On June 12, 1994, two people were brutally killed. Those two people were Nicole Brown Simpson and Ronald Goldman. Nicole was O.J. Simpson’s ex-wife. O.J. was arrested the next day and charged with double homicide.

O.J. pled innocent to murder charges against him and went to trial in criminal court. The trial lasted a year, and caused worldwide media excitement.

There was so much evidence against him, it seemed almost impossible for him to be that he’d be found innocent. For example, the famous bloody glove found behind the guest house was proven by DNA testing to have O.J.’s blood and hair, Nicole’s blood and hair, and Ron’s blood and hair. DNA testing is 99.9 percent accurate. Fibers were also found on the glove that came from O.J.’s shirt and his Bronco(Trudau, 122).

Other evidence included a bloody footprint which matched O.J.’s shoes, blood on O.J.’s Bronco door, on the console, on the interior side of the door, a bloody footprint in the Bronco, bloody socks in O.J.’s house, O.J.’s injured finger, blood found at Nicole’s condo that matched O.J.’s, and so on(Posner,64). The defense claimed that the evidence had been planted.

On June 30th, Allen Wattenberg, a knife store owner, testified during the preliminary hearing that O.J. bought a 14-inch Stiletto knife from his store. On June 12, O.J.’s limo driver arrived to drive O.J. to the airport and saw a black man, with the same build as O.J. sprinting across the lawn towards O.J.’s house. Yet when O.J. answered the door, he said he’d been napping(Biema, 56).

O.J. also acted guilty: he wrote a suicide note, and led police on a chase through L.A. that ended at his Brentwood mansion with his surrender and arrest.

Despite all this evidence, the jury found O.J. not guilty. By all accounts, the prosecution did a poor job presenting the evidence. O.J.’s defense, called “The Dream Team,” took advantage of the prosecutions incompetence and created reasonable doubt in the jurors’ minds (Posner, 62).

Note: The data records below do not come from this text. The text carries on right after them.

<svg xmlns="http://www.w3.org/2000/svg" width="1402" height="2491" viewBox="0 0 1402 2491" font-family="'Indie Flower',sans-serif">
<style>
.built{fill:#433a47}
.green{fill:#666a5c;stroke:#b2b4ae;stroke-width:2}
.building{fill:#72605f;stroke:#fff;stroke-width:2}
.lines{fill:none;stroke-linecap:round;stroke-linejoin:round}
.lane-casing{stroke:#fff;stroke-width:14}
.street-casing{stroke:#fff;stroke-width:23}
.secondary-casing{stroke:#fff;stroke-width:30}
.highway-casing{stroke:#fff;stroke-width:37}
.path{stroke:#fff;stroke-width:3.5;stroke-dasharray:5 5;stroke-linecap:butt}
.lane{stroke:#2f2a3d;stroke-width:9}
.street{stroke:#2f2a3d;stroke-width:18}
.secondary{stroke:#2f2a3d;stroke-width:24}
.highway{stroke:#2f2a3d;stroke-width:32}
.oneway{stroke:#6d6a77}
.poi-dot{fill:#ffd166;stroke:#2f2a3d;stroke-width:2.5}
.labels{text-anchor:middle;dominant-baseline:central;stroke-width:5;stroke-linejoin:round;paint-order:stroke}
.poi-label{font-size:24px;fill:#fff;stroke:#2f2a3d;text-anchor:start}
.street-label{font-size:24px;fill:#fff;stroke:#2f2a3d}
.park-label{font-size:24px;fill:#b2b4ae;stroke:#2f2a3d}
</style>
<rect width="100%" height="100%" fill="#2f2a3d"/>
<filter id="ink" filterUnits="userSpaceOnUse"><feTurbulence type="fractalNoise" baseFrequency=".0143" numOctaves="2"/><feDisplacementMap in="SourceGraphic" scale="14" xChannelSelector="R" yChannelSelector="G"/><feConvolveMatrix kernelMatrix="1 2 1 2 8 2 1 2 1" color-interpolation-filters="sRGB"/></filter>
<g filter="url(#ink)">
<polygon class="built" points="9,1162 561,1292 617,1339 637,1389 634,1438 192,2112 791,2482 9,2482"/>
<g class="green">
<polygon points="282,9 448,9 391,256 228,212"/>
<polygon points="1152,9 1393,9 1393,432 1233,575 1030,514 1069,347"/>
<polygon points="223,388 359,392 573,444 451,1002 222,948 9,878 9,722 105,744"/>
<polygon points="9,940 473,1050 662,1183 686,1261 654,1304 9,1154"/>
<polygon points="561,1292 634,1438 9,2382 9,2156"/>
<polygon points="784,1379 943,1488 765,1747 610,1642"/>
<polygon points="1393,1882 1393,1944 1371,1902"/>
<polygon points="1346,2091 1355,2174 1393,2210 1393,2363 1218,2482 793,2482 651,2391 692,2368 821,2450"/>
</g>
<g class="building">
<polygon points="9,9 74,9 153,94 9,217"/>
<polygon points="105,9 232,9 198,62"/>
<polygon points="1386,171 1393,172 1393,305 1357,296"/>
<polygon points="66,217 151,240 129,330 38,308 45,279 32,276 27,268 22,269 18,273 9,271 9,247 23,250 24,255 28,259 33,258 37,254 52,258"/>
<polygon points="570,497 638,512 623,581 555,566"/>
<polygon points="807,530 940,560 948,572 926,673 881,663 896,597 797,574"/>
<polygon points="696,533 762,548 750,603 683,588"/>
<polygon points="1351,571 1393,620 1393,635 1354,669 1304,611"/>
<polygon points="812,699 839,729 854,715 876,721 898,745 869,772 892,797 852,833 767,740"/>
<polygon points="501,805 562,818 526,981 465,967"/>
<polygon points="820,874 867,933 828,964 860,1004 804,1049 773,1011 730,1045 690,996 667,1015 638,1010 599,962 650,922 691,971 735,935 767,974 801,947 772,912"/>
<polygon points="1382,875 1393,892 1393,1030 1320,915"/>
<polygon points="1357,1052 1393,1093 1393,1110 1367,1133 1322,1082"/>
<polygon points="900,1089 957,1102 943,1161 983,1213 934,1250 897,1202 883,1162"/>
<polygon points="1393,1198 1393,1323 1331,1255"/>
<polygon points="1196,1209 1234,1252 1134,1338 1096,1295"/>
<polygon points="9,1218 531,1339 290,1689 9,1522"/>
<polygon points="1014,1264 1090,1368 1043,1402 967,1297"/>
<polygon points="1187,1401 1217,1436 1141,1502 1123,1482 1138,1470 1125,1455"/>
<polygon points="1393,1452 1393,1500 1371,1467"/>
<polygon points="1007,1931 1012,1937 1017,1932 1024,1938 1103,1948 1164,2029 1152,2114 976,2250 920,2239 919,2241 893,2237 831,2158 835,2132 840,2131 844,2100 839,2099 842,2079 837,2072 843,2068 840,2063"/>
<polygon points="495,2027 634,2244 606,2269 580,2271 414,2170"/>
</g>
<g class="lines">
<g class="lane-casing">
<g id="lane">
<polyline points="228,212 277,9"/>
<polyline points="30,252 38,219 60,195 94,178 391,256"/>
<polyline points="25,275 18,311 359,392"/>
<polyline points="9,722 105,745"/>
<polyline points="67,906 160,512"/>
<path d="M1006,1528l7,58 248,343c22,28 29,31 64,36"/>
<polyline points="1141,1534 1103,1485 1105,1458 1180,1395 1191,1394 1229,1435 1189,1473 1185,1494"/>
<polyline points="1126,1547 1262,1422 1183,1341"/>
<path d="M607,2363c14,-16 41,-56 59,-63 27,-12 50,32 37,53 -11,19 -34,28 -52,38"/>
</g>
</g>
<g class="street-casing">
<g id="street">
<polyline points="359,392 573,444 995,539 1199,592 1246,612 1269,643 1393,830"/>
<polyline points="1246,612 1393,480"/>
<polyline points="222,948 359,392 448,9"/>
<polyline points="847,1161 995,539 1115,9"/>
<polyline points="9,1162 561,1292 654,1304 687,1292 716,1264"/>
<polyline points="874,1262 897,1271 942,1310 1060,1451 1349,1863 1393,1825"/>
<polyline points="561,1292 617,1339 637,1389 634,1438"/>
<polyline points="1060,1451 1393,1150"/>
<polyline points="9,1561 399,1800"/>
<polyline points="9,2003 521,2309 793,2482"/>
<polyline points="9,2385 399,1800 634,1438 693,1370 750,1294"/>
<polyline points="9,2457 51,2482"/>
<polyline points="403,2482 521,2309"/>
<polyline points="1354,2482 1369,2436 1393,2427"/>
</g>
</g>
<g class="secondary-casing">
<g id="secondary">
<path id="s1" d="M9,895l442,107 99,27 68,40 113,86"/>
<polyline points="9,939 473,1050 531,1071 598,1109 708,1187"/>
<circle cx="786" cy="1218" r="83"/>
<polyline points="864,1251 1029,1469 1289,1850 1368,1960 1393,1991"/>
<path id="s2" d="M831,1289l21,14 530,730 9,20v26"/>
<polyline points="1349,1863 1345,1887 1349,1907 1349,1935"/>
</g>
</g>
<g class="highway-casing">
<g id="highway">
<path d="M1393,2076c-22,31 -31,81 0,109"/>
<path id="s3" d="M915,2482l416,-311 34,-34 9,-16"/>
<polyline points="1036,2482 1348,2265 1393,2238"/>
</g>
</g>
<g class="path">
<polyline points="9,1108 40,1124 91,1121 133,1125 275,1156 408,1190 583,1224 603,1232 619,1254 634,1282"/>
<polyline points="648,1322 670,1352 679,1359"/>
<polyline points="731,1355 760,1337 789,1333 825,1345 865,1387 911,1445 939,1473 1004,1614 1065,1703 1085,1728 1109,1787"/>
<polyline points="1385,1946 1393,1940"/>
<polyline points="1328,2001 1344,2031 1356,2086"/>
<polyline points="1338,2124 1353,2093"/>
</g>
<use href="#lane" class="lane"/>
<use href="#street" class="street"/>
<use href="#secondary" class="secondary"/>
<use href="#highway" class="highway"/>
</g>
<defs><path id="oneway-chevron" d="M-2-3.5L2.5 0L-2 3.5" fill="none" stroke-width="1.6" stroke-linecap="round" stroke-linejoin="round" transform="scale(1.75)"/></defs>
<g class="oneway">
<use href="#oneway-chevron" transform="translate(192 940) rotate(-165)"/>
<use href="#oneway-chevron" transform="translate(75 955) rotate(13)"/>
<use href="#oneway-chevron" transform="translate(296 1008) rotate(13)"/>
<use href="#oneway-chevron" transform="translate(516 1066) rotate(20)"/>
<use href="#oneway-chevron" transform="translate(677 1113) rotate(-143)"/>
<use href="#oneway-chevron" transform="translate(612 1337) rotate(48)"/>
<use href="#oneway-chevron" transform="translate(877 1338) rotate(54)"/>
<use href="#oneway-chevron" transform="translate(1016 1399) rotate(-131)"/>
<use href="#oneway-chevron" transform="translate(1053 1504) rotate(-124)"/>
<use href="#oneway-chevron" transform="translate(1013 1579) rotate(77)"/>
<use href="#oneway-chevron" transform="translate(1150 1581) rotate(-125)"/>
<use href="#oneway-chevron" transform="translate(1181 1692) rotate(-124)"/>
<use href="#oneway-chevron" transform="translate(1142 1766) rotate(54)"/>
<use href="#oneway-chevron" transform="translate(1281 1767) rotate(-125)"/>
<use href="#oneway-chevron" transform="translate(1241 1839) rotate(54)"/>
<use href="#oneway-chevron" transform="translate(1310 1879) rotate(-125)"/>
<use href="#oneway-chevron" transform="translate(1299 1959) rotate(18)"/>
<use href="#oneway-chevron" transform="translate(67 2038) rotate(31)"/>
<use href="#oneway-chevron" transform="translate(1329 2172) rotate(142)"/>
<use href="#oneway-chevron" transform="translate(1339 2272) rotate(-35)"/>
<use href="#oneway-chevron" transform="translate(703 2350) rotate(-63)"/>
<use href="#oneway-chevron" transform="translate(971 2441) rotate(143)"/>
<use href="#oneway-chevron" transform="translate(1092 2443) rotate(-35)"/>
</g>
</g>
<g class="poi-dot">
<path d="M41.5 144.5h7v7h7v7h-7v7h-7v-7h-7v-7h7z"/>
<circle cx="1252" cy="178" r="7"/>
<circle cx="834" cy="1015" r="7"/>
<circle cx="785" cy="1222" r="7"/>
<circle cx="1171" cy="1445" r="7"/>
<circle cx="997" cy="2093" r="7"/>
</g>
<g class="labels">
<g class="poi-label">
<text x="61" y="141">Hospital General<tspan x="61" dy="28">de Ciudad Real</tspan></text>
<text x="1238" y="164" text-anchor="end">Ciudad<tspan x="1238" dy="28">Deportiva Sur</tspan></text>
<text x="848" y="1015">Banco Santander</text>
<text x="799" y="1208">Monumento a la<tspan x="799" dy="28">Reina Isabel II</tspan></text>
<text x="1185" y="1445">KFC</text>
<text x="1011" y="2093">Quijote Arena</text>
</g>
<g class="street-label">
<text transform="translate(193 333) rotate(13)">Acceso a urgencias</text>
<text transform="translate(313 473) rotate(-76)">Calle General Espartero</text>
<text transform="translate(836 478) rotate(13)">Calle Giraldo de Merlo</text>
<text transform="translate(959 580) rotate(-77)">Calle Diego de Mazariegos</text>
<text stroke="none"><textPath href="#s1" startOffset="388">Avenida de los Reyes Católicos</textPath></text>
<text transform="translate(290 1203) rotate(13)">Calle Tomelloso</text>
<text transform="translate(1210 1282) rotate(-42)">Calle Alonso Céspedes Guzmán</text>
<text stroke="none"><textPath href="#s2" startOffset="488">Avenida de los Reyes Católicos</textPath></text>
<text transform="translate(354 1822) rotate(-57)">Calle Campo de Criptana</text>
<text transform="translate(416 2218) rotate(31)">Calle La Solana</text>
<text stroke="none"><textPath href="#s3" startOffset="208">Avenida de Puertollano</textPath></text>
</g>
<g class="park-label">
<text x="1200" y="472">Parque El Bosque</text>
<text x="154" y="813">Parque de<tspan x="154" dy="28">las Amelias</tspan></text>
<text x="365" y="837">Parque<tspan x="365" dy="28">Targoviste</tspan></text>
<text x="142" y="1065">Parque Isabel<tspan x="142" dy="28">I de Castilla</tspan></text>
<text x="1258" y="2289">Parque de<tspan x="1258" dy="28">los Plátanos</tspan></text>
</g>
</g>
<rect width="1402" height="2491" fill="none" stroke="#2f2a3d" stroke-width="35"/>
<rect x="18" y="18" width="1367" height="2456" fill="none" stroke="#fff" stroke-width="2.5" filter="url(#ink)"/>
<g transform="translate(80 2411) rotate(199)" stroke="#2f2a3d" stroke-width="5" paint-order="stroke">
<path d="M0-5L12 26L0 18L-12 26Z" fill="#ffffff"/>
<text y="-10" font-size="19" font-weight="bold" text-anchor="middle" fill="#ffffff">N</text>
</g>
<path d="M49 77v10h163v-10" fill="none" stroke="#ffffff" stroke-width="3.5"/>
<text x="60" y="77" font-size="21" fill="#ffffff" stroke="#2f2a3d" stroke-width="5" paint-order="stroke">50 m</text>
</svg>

O.J.’s time in court is not over yet, however, he is now fighting 2 civil cases, one for the custody of his children, and the other against the Browns and the Goldmans for “wrongful death.” The same evidence that was used in the criminal case is being presented much more effectively in the civil case, and it’s expected the he will be found guilty. The “court of popular opinion” has already found O.J. guilty, and his days as a celebrity and corporate pitch man are over forever (Posner, 64). And if he is found guilty in his civil trials, shouldn’t that logically mean that he is guilty of the murders, even though he was found “not guilty” on legal technicalities and incompetence.